National Planning Committee
• After he became Chairman of the National Planning
Committee in 1938, Nehru increasingly turned his
attention to the question of adapting socialism to Indian
conditions.
• He came to the conclusion that the mode of transition to
socialism was to be by way of a ‘mixed economy’, though
it was not yet termed as such, under which all key
industries were to be state-owned and state-managed.
• As the public sector expanded under a regime of planning
in the mixed economy, the private sector would be
reduced to an economic appendage, and thus a peaceful
transition to socialism would take place.
Nehru’s Commitment to Democracy
• At the same time, in contrast to orthodox Marxists who were
votaries of revolution, Nehru was committed to democracy as
the political route to the socialist society.
• Having arrived at this model before independence, Nehru had
to be quiescent about socialism for several years after
independence because of the turmoil of Partition and the
factional divisions within the party and government.
• It was only in 1954, after he had consolidated his power both in
the party and government, did Nehru begin to give public
expression to the kind of society he eventually envisioned for
India. In November that year, he made it clear that he rejected
capitalism, because a system which is based purely on the
acquisitive instinct is immoral and he regarded its days to be
numbered.
Lok Sabha Resolution
• A month later, the Lok Sabha passed a resolution supporting
Nehru’s vision, and in January 1955 the Congress party in a
historic resolution stated that ‘planning should take place with a
view to the establishment of a socialistic pattern of society,
where the principal means of production are under social
ownership or control, production is progressively speeded up
and there is equitable distribution of the national income’.

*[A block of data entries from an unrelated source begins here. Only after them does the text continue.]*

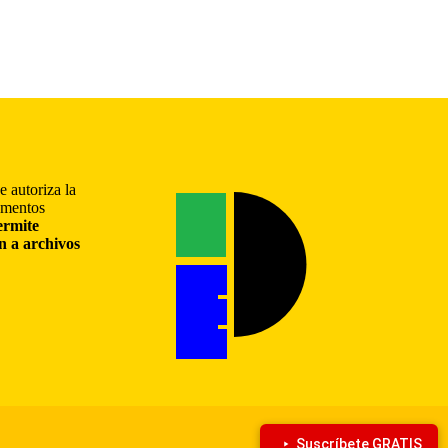
e autoriza la
gmentos
ermite
ón a archivos
Suscríbete GRATIS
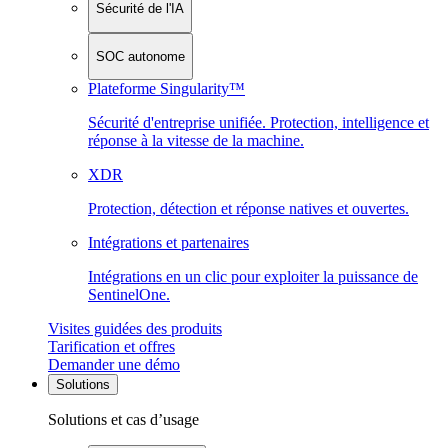
Sécurité de l'IA
SOC autonome
Plateforme Singularity™
Sécurité d'entreprise unifiée. Protection, intelligence et
réponse à la vitesse de la machine.
XDR
Protection, détection et réponse natives et ouvertes.
Intégrations et partenaires
Intégrations en un clic pour exploiter la puissance de
SentinelOne.
Visites guidées des produits
Tarification et offres
Demander une démo
Solutions
Solutions et cas d’usage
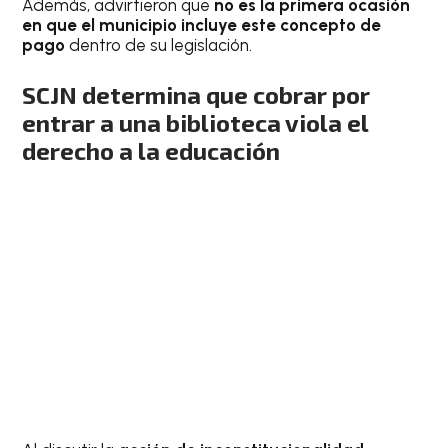
Además, advirtieron que
no es la primera ocasión
en que el municipio incluye este concepto de
pago
dentro de su legislación.
SCJN determina que cobrar por
entrar a una biblioteca viola el
derecho a la educación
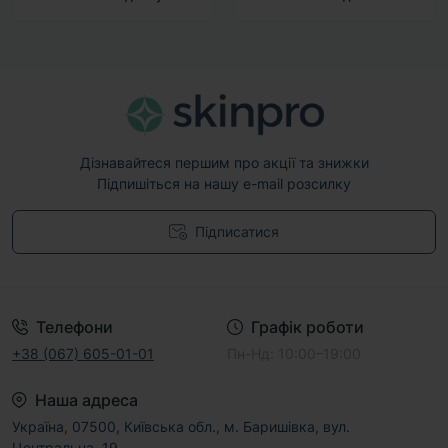
Дізнавайтеся першим про акції та знижки
Підпишіться на нашу e-mail розсилку
Підписатися
Договір публічної оферти
Телефони
Графік роботи
+38 (067) 605-01-01
Пн-Нд: 10:00–19:00
Наша адреса
Україна, 07500, Київська обл., м. Баришівка, вул.
Центральна, 19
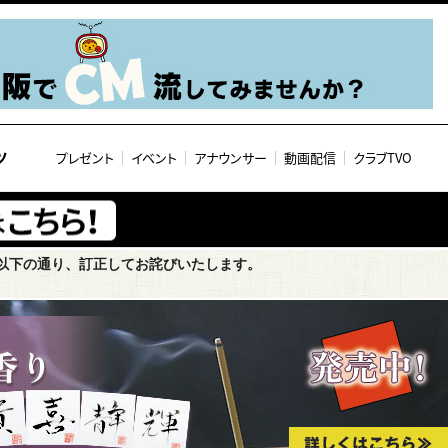
ツ
プレゼント
イベント
アナウンサー
動画配信
クラブTVO
以下の通り、訂正してお詫びいたします。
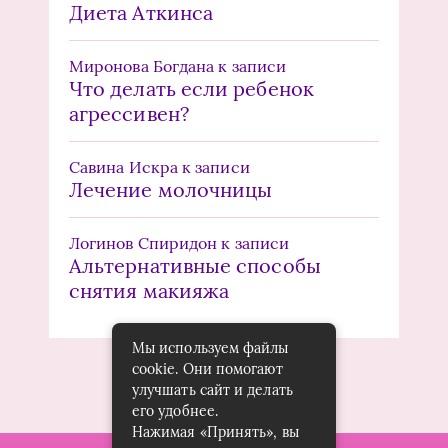
Диета Аткинса
Миронова Богдана
к записи
Что делать если ребенок
агрессивен?
Савина Искра
к записи
Лечение молочницы
Логинов Спиридон
к записи
Альтернативные способы
снятия макияжа
Мы используем файлы
cookie. Они помогают
улучшать сайт и делать
его удобнее.
Нажимая «Принять», вы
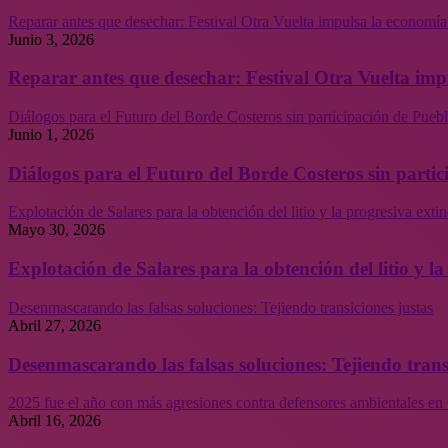
Reparar antes que desechar: Festival Otra Vuelta impulsa la economía
Junio 3, 2026
Reparar antes que desechar: Festival Otra Vuelta imp
Diálogos para el Futuro del Borde Costeros sin participación de Puebl
Junio 1, 2026
Diálogos para el Futuro del Borde Costeros sin partic
Explotación de Salares para la obtención del litio y la progresiva ext
Mayo 30, 2026
Explotación de Salares para la obtención del litio y 
Desenmascarando las falsas soluciones: Tejiendo transiciones justas
Abril 27, 2026
Desenmascarando las falsas soluciones: Tejiendo trans
2025 fue el año con más agresiones contra defensores ambientales en 
Abril 16, 2026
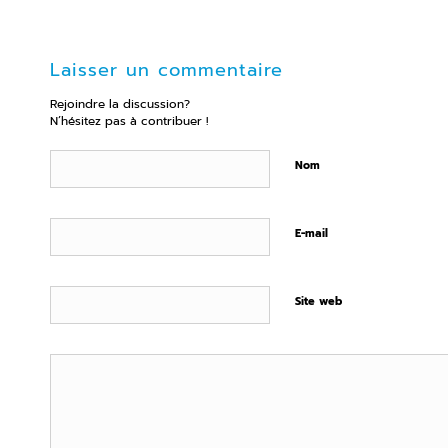
Laisser un commentaire
Rejoindre la discussion?
N’hésitez pas à contribuer !
Nom
E-mail
Site web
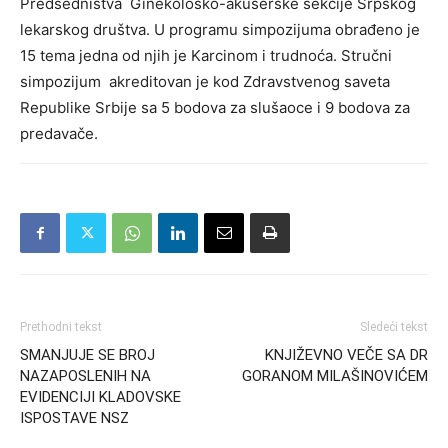
Predsedništva Ginekološko-akušerske sekcije Srpskog
lekarskog društva. U programu simpozijuma obrađeno je
15 tema jedna od njih je Karcinom i trudnoća. Stručni
simpozijum akreditovan je kod Zdravstvenog saveta
Republike Srbije sa 5 bodova za slušaoce i 9 bodova za
predavače.
Prethodni tekst
Sledeći tekst
SMANJUJE SE BROJ
KNJIŽEVNO VEČE SA DR
NAZAPOSLENIH NA
GORANOM MILAŠINOVIĆEM
EVIDENCIJI KLADOVSKE
ISPOSTAVE NSZ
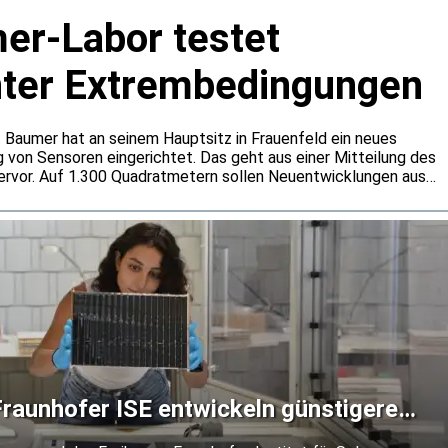
r-Labor testet
nter Extrembedingungen
 Baumer hat an seinem Hauptsitz in Frauenfeld ein neues
g von Sensoren eingerichtet. Das geht aus einer Mitteilung des
rvor. Auf 1.300 Quadratmetern sollen Neuentwicklungen aus
n rund um die Uhr getestet werden. Dabei will Baumer auch
er gängige Normanforderungen hinausgehen.
raunhofer ISE entwickeln günstigere
 für Satelliten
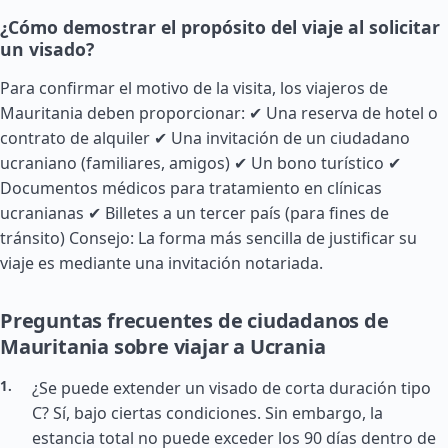
¿Cómo demostrar el propósito del viaje al solicitar
un visado?
Para confirmar el motivo de la visita, los viajeros de
Mauritania deben proporcionar: ✔ Una reserva de hotel o
contrato de alquiler ✔ Una invitación de un ciudadano
ucraniano (familiares, amigos) ✔ Un bono turístico ✔
Documentos médicos para tratamiento en clínicas
ucranianas ✔ Billetes a un tercer país (para fines de
tránsito) Consejo: La forma más sencilla de justificar su
viaje es mediante una invitación notariada.
Preguntas frecuentes de ciudadanos de
Mauritania sobre viajar a Ucrania
¿Se puede extender un visado de corta duración tipo
C? Sí, bajo ciertas condiciones. Sin embargo, la
estancia total no puede exceder los 90 días dentro de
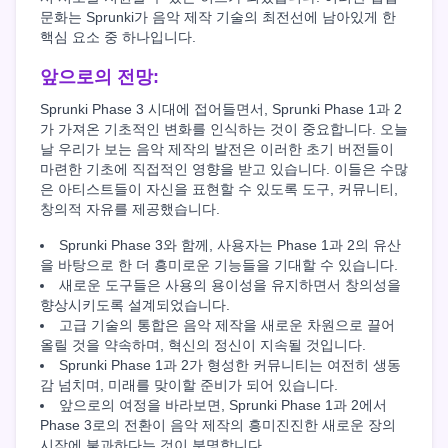
문화는 Sprunki가 음악 제작 기술의 최전선에 남아있게 한
핵심 요소 중 하나입니다.
앞으로의 전망:
Sprunki Phase 3 시대에 접어들면서, Sprunki Phase 1과 2
가 가져온 기초적인 변화를 인식하는 것이 중요합니다. 오늘
날 우리가 보는 음악 제작의 발전은 이러한 초기 버전들이
마련한 기초에 직접적인 영향을 받고 있습니다. 이들은 수많
은 아티스트들이 자신을 표현할 수 있도록 도구, 커뮤니티,
창의적 자유를 제공했습니다.
Sprunki Phase 3와 함께, 사용자는 Phase 1과 2의 유산
을 바탕으로 한 더 흥미로운 기능들을 기대할 수 있습니다.
새로운 도구들은 사용의 용이성을 유지하면서 창의성을
향상시키도록 설계되었습니다.
고급 기술의 통합은 음악 제작을 새로운 차원으로 끌어
올릴 것을 약속하며, 혁신의 정신이 지속될 것입니다.
Sprunki Phase 1과 2가 형성한 커뮤니티는 여전히 생동
감 넘치며, 미래를 맞이할 준비가 되어 있습니다.
앞으로의 여정을 바라보면, Sprunki Phase 1과 2에서
Phase 3로의 전환이 음악 제작의 흥미진진한 새로운 장의
시작에 불과하다는 것이 분명합니다.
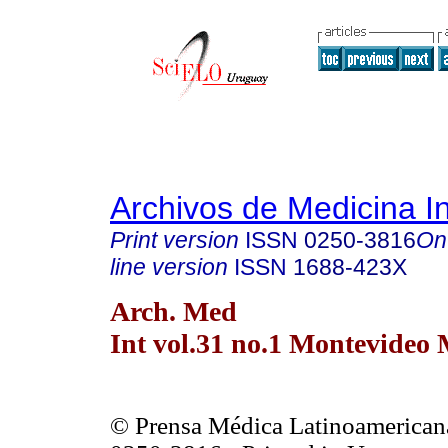
Archivos de Medicina I
Print version
ISSN
0250-3816
On
line version
ISSN
1688-423X
Arch. Med
Int vol.31 no.1 Montevideo 
© Prensa Médica Latinoamerican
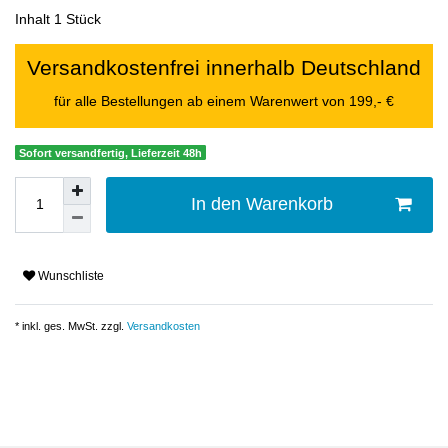
Inhalt
1
Stück
Versandkostenfrei innerhalb Deutschland
für alle Bestellungen ab einem Warenwert von 199,- €
Sofort versandfertig, Lieferzeit 48h
In den Warenkorb
Wunschliste
* inkl. ges. MwSt. zzgl.
Versandkosten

• Significantly, referring to the two resolutions by parliament and
party, Mahalanobis acknowledged in the model document that
‘these decisions settled, in principle, the type of economic
development of India in future’, and in the plan-frame he
recommended: ‘The public sector must be expanded rapidly and
relatively faster than the private sector for steady advance to a
socialistic pattern of economy’.
The Second Five Year Plan and the Industrial
Policy Resolution, 1956
• The Second Five Year Plan repeated the theme: ‘the basic
criterion for determining the lines of advance must not be private
profit but social gain… The public sector has to expand rapidly… it
has to play the dominant role…the public sector must grow not
only absolutely but also relatively to the private sector’.
• The Industrial Policy Resolution of 1956 then reserved solely for
the public sector ‘all industries of basic and strategic importance,
or in the nature of public utility services’; not only that, ‘other
industries which are essential and require investment on a scale
which only the State, in present circumstances, could provide,
have also to be in the public sector.
• Meanwhile, the private sector was placed under a rigid system of
licensing and strict controls over installation and expansion of
industrial capacity.
The Third Five Year Plan and the Role of the
Public Sector
• The Third Five Year Plan (1961) later elevated the role of the public
sector to a higher level, both politically and ideologically. It posited an
‘even more dominant role’ for the public sector in economic
development, and projected it ‘to grow both absolutely and in
comparison and at a faster rate than the private sector’.
• The end purpose in assigning this role to the public sector was the
achievement of a socialist society: ‘In an underdeveloped country, a
high rate of economic progress and the development of a large public
sector and a cooperative sector are among the principal means for
effecting the transition towards socialism’.
• Thus, once the principal means of production would come to be
publicly owned while the private sector had been drastically reduced
to a relatively insignificant position, the transition to socialism would
be completed. Indeed, Nehru believed in respect of the future of the
private sector that it would gradually and ultimately fade away.